2. The volume of O₂ gas evolved at STP is 56 ml or 0.056 l.

Explanation:

It is given that:

• Quantity of current passed through the cell (I) = 100 A

• Amount of deposition at the cathode (W) = 1.08 g

• The Atomic mass of Ag = 108 g/mol

Since the standard reduction potential of Ag is greater than the standard reduction potential of H, the following reactions take place-

• At anode,

$H\rightarrow H^{+} + e$

• At cathode,

$Ag^{+} + e \rightarrow Ag(s)$

• We know that $W = \frac{Eq.wt}{96500} \times Q$

Rearranging the above equation,

$Q = \frac{W\times96500}{Eq.wt}$

In this problem Equivalent weight of Ag = Atomic mass of Ag, therefore,

$Q = \frac{1.08 \times 96500}{108}$

$Q = 965 C$

• To deposit 1.08 g of Ag at the cathode, the amount of charge required (Q) is 965 C

1. By definition of current, we get the formula,

$I=\frac{Q}{t}$

or

$t = \frac{Q}{I}$

$t = \frac{965}{100} = 9.65 s$

• The current was passed for 9.65 seconds to deposit 1.08 g of Ag at the cathode.

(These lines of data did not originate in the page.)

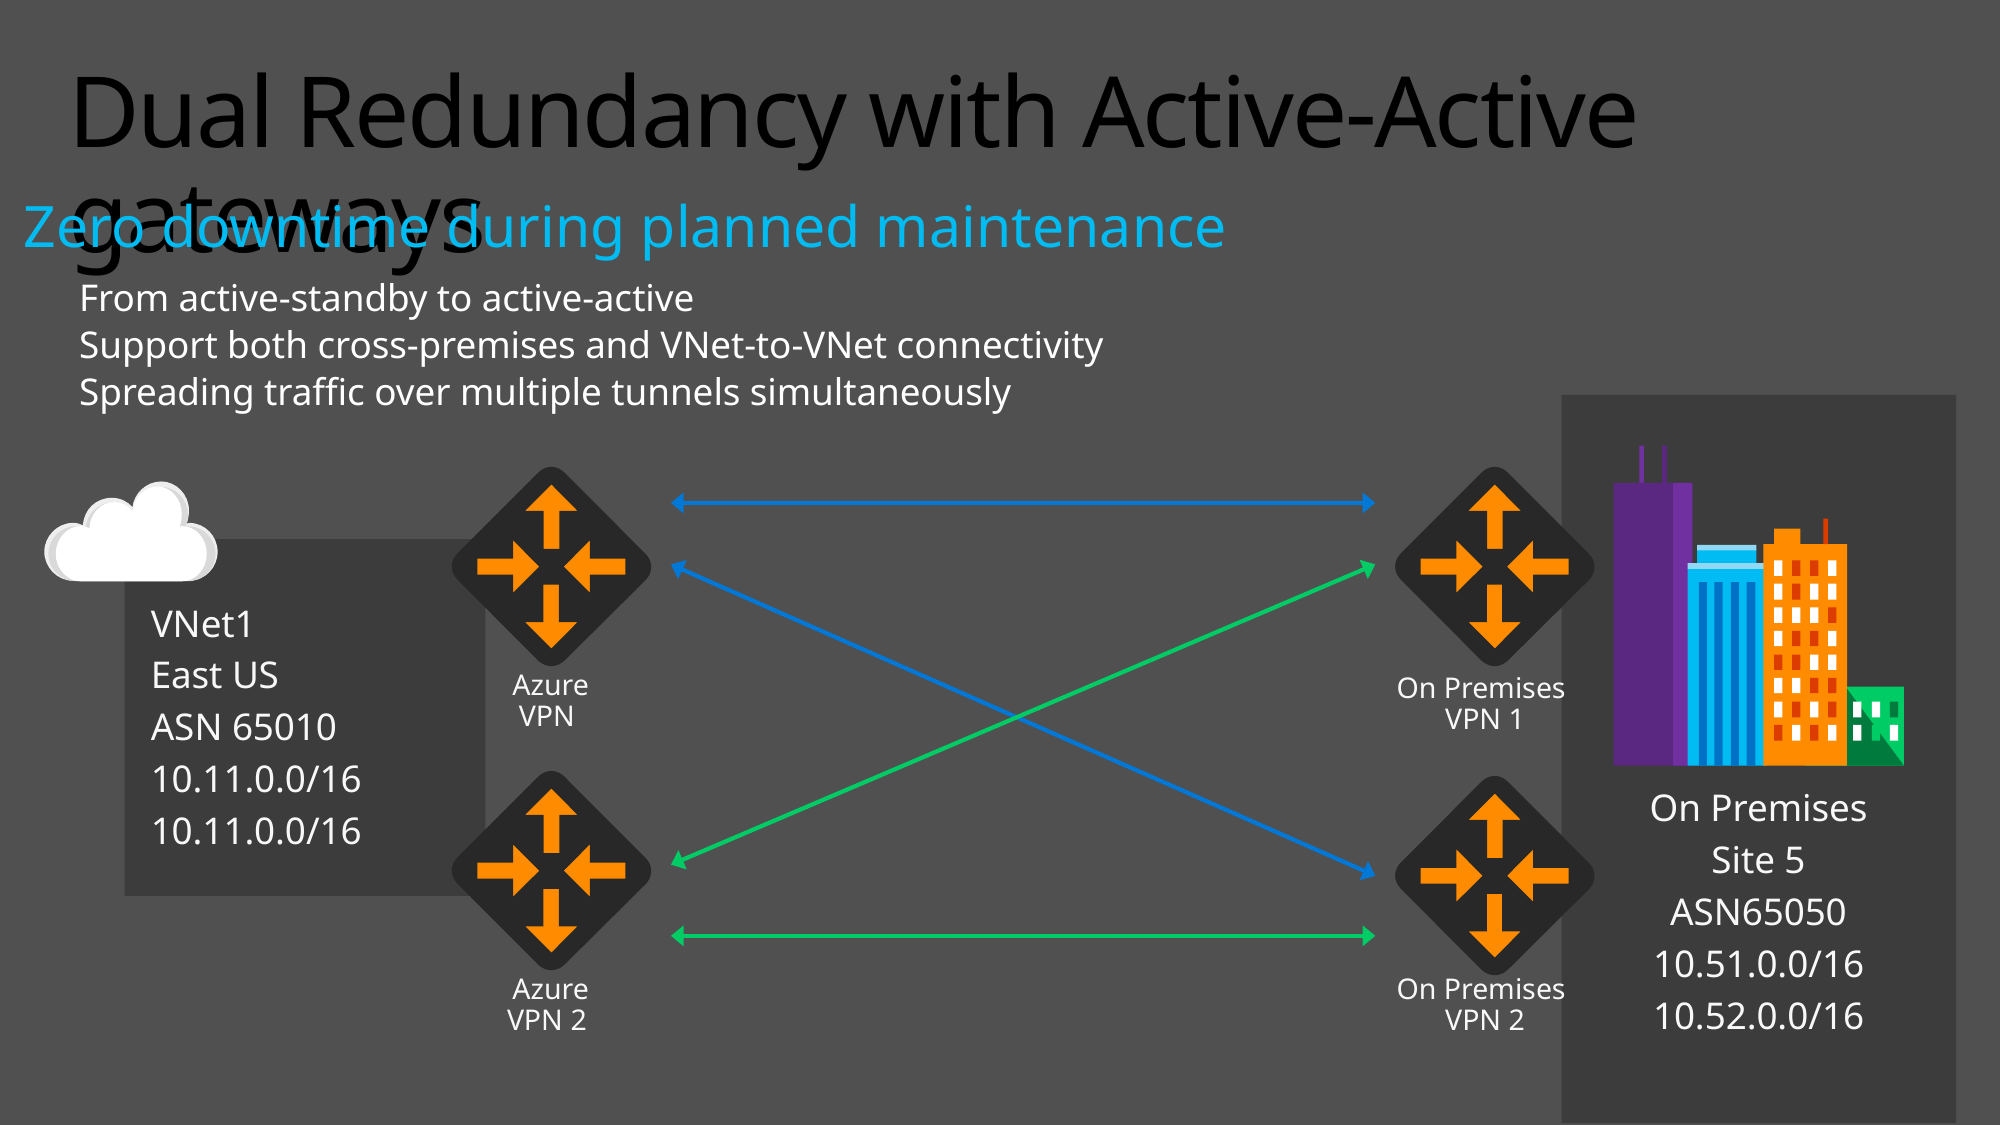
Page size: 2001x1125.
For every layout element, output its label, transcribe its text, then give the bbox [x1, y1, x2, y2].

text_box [43, 394, 1957, 1124]
title Dual Redundancy with Active-Active gateways [44, 47, 1957, 196]
list Zero downtime during planned maintenance From active-standby to active-active Support both cross-premises and VNet-to-VNet connectivity Spreading traffic over multiple tunnels simultaneously [0, 183, 1912, 475]
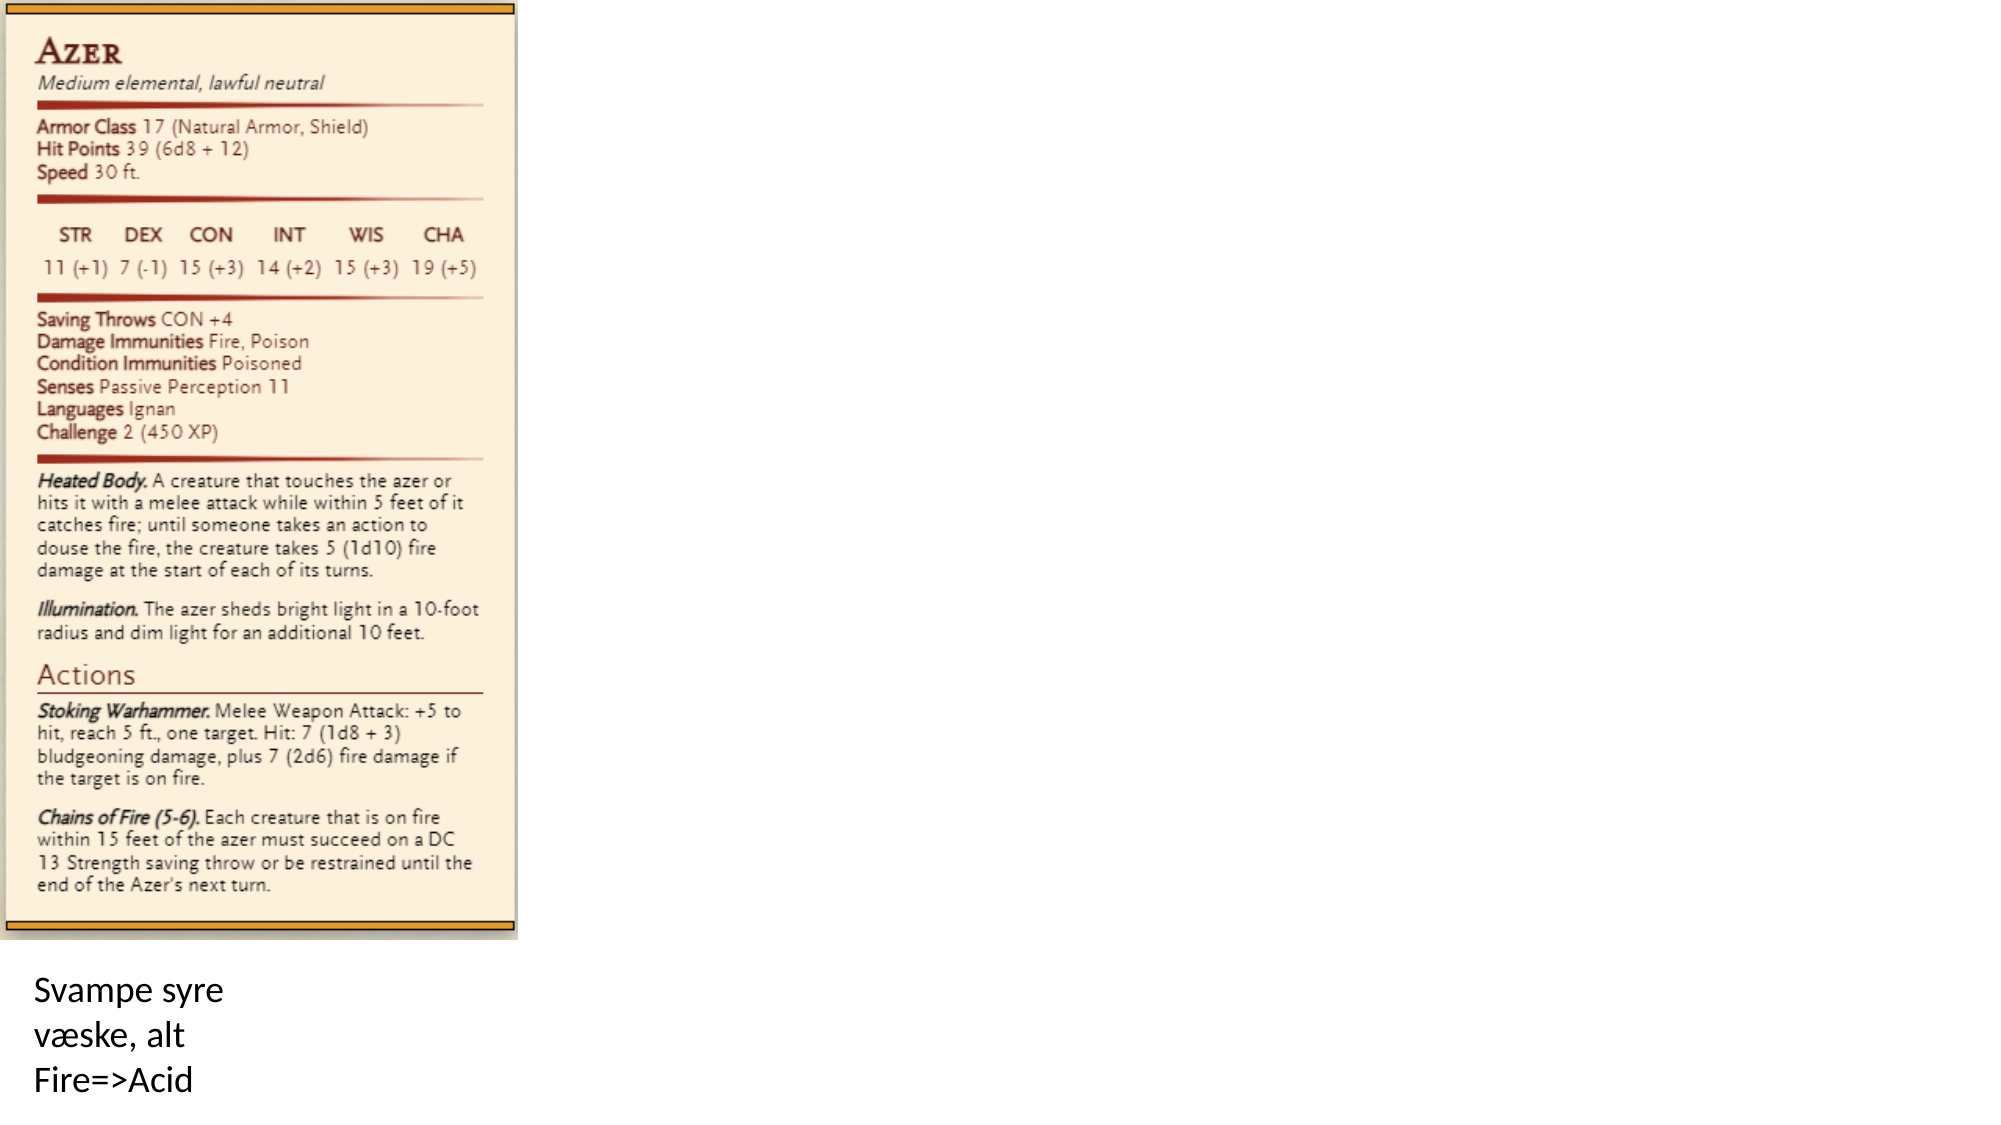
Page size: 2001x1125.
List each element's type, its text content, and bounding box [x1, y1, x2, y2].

picture [0, 0, 518, 940]
text_box Svampe syre væske, alt Fire=>Acid [19, 957, 342, 1108]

2. To find the volume of O₂ evolved when 965 C of charge is passed through the cell:

$2H_{2}O(l) \rightarrow 4H^{+}(aq)+O_{2}(g)+4e$

• No. of moles of O₂ formed when 965 C of charge is passed through the cell (n) is:

$n=\frac{W}{At.wt} =\frac{1}{4\times 96500} \times 965$

$n=0.0025 moles$

• 1 mole of O₂ occupies 22.4 liters of volume at S.T.P.

Therefore, the volume occupied by 0.0025 moles of O₂ is:

$= 0.0025 \times 22.4$

$=0.056l$

$=56 ml$

• The volume of O₂ gas evolved at STP is 56 ml or 0.056 l.